Ratings lie at the very heart of the economy and yet, as the current crisis is showing, they are not entirely reliable. In fact:
- The process of rating involves interaction with the recipient company. This means the process cannot be fully objective.
- A further element of subjectivity stems from the fact that different rating agencies and rating methods exist. In fact, there exist examples of rating agencies differing when rating the same company. Moreover, even within the same rating agency, two analysts can come up with different ratings for the same company.
- Ratings are not verifiable. Suppose a certain company is awarded a given rating. The result is made public. However, suppose that a competitor or an investor wants to question or verify the rating because he feels it is too generous. Today this is very difficult, not to say impossible.
- Rating agencies possess and exercise enormous power.
- Based on publicly available information. A good place to start are the financial statements that listed companies post on their websites. This information should progressively be made more comprehensive and complete. This will eliminate information asymmetry.
- Repeatable. The same mechanism should be used for the generation of a rating. Different rating methods cause confusion and inject further uncertainty into an already turbulent economy.

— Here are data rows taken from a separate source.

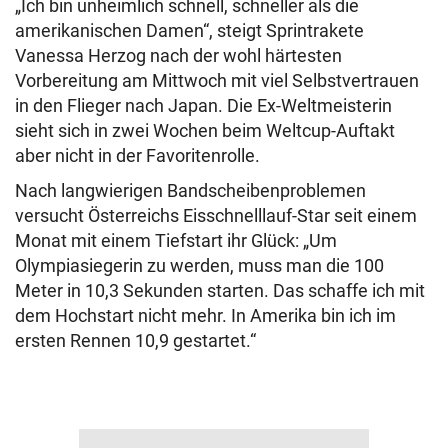
„Ich bin unheimlich schnell, schneller als die
amerikanischen Damen“, steigt Sprintrakete
Vanessa Herzog nach der wohl härtesten
Vorbereitung am Mittwoch mit viel Selbstvertrauen
in den Flieger nach Japan. Die Ex-Weltmeisterin
sieht sich in zwei Wochen beim Weltcup-Auftakt
aber nicht in der Favoritenrolle.
Nach langwierigen Bandscheibenproblemen
versucht Österreichs Eisschnelllauf-Star seit einem
Monat mit einem Tiefstart ihr Glück: „Um
Olympiasiegerin zu werden, muss man die 100
Meter in 10,3 Sekunden starten. Das schaffe ich mit
dem Hochstart nicht mehr. In Amerika bin ich im
ersten Rennen 10,9 gestartet.“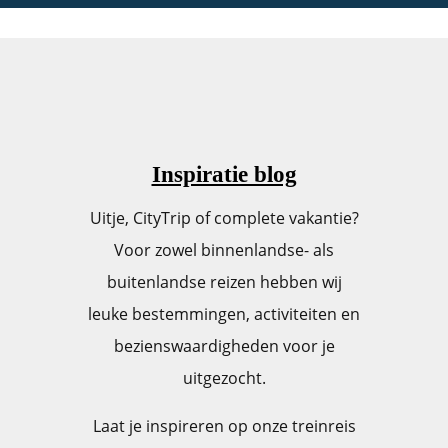
Inspiratie blog
Uitje, CityTrip of complete vakantie?
Voor zowel binnenlandse- als
buitenlandse reizen hebben wij
leuke bestemmingen, activiteiten en
bezienswaardigheden voor je
uitgezocht.
Laat je inspireren op onze treinreis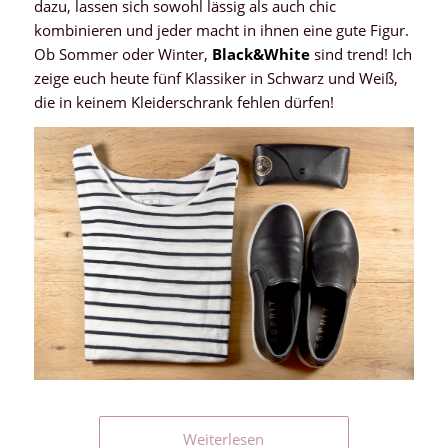
dazu, lassen sich sowohl lässig als auch chic
kombinieren und jeder macht in ihnen eine gute Figur.
Ob Sommer oder Winter,
Black&White
sind trend! Ich
zeige euch heute fünf Klassiker in Schwarz und Weiß,
die in keinem Kleiderschrank fehlen dürfen!
Weiterlesen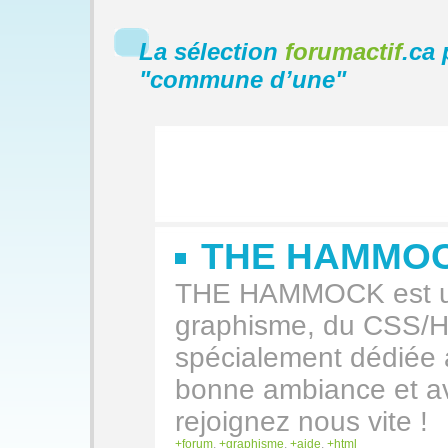
La sélection
forumactif
.ca 
"
commune d’une
"
THE HAMMO
THE HAMMOCK est un
graphisme, du CSS/H
spécialement dédiée
bonne ambiance et av
rejoignez nous vite !
forum
,
graphisme
,
aide
,
html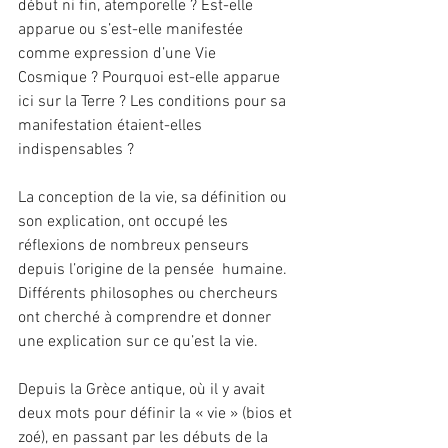
début ni fin, atemporelle ? Est-elle 
apparue ou s’est-elle manifestée 
comme expression d’une Vie 
Cosmique ? Pourquoi est-elle apparue 
ici sur la Terre ? Les conditions pour sa 
manifestation étaient-elles 
indispensables ?
La conception de la vie, sa définition ou 
son explication, ont occupé les 
réflexions de nombreux penseurs 
depuis l’origine de la pensée  humaine. 
Différents philosophes ou chercheurs 
ont cherché à comprendre et donner 
une explication sur ce qu’est la vie.
Depuis la Grèce antique, où il y avait 
deux mots pour définir la « vie » (bios et 
zoé), en passant par les débuts de la 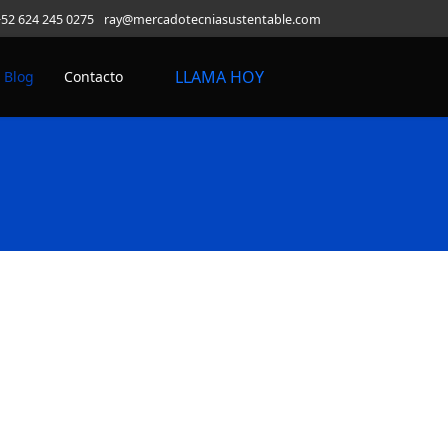
+52 624 245 0275
ray@mercadotecniasustentable.com
LLAMA HOY
Blog
Contacto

- Dynamic. In a turbulent and global economy ratings should be issued not once a year but with a higher frequency, e.g. every quarter, in sync with today's rapidly changing economy.
- Verifiable. Any individual investor should be able to use the publicly available data on a given listed company and verify the rating by using the same publicly available mechanism.
- Objective. The process of rating calculation should not involve elements of subjective judgement.
- Affordable. The rating mechanism should be available on-line and be affordable to even SMEs so that they can rate themselves and share the result with their banks.